Even before the revolution, al Sissi was among a group of rising leaders in Egypt`s army, participating in a prestigious international programme at the US Army War College in Carlisle, Pa., in the mid-2000s. There he wrote a paper titled `Democracy in the Middle East` and studied civilian-military relations, according to his adviser, Stephen Gerras. The focus was on the war then raging in Iraq, not on Egypt.
`He said this isn`t going to go the way you think,` Gerras said.
`The culture, the influence of religion, the poor quality of education, the impact of state-run media all of those things make it very difficult to bring a Western form of democracy in the Mideast. And he would say, `You guys were kind of naive in Iraq.`` Another professor, Sherifa Zuhur, said the general was reserved but very intelligent.

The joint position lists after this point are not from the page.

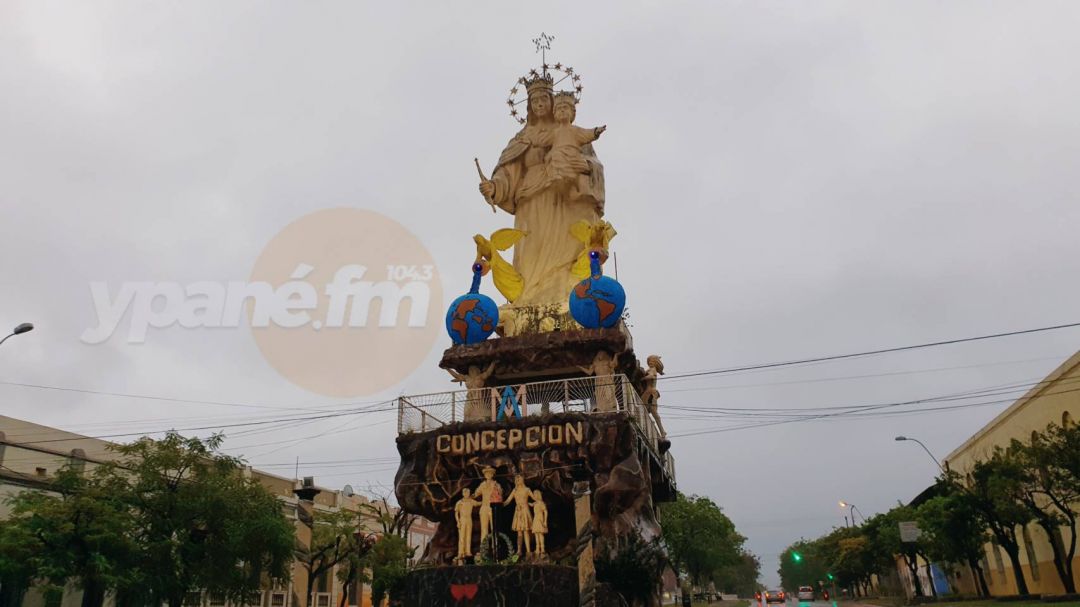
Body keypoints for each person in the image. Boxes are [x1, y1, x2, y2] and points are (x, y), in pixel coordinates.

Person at [478, 77, 605, 307]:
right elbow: (508, 172)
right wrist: (494, 187)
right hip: (532, 200)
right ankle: (528, 303)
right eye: (534, 101)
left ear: (552, 101)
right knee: (532, 255)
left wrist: (584, 167)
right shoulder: (522, 138)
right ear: (528, 106)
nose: (539, 105)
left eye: (543, 99)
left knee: (567, 252)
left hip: (564, 199)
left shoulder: (570, 132)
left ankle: (570, 299)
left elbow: (593, 164)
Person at [474, 466, 502, 546]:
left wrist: (497, 491)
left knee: (495, 529)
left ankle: (495, 549)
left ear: (492, 474)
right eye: (486, 473)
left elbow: (500, 495)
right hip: (484, 508)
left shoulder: (496, 484)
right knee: (484, 530)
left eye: (489, 473)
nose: (488, 474)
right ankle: (484, 550)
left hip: (493, 508)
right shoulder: (482, 484)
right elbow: (476, 494)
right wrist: (467, 497)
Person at [508, 474, 534, 555]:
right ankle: (519, 550)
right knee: (519, 532)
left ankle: (528, 551)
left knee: (526, 531)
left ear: (522, 480)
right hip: (518, 511)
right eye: (516, 479)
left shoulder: (527, 489)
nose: (518, 481)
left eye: (519, 479)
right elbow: (508, 500)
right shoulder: (514, 490)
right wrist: (497, 504)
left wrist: (538, 502)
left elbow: (534, 498)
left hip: (525, 510)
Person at [454, 488, 479, 561]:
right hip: (462, 519)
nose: (467, 494)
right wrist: (458, 521)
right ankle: (461, 552)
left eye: (468, 493)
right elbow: (456, 513)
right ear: (463, 494)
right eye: (466, 493)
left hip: (469, 519)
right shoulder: (459, 502)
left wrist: (486, 501)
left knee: (468, 535)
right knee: (462, 537)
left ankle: (468, 551)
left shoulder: (471, 501)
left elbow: (477, 503)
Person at [530, 489, 548, 556]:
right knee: (536, 534)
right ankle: (537, 548)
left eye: (534, 495)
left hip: (540, 518)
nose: (533, 496)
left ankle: (542, 548)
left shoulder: (541, 503)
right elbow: (531, 504)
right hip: (536, 519)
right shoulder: (535, 503)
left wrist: (545, 521)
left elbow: (545, 511)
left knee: (540, 534)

`He distinguished himself with this quiet and reflective character.
But then when he spoke, you could hear his experience,` she said. `Thewhole discussion of what happens when you suppress democracy was very much part of the discourse.
Zuhur said al Sissi`s wife wore the nigab, or a face covering.
That piety led many to think that Morsi`s August 2012 appointment of al Sissi as defence minister meant a new era in relations between the military and the civilian Islamist leadership.
But by al Sissi`s own account, their relationship quickly became strained. Even before he became defence minister, he said in The Post interview, he was concerned about Morsi`s attempts to rein in the judiciary, which was packed with appointees from the Mubarak era.
At October celebrations to commemorate the 1973 war with Israel, al Sissi was miffed to have to sit in the stands near Tarek el-Zomor, who was convicted of being complicit in the plot to assassinate Egyptian President Anwar Sadat in 1981, according to a fellow Egyptian officer who spoke to Sissi about the incident.
When Morsi granted himself vastly expanded powers in late November, al Sissi unilaterally called for a meeting of the country`s political leaders-an unusual step for a defence minister in a civilian-led government.
Morsi overruled him, before dialing back his broad assertion of power. By spring, tensions were even higher, as the economy continued to plummet and lines started building up at gas stations.
Former Morsi advisers accuse al Sissi of meeting with opposition leaders behind Morsi`s back. Al Sissi has said that he warned Morsi and US officials that Egypt`s problems were worsening. `Months ago, I told [US officials] there was a very big problem in Egypt. I asked them for their support, for their consultation, for their advice, as they are our strategic partner and allies, he said.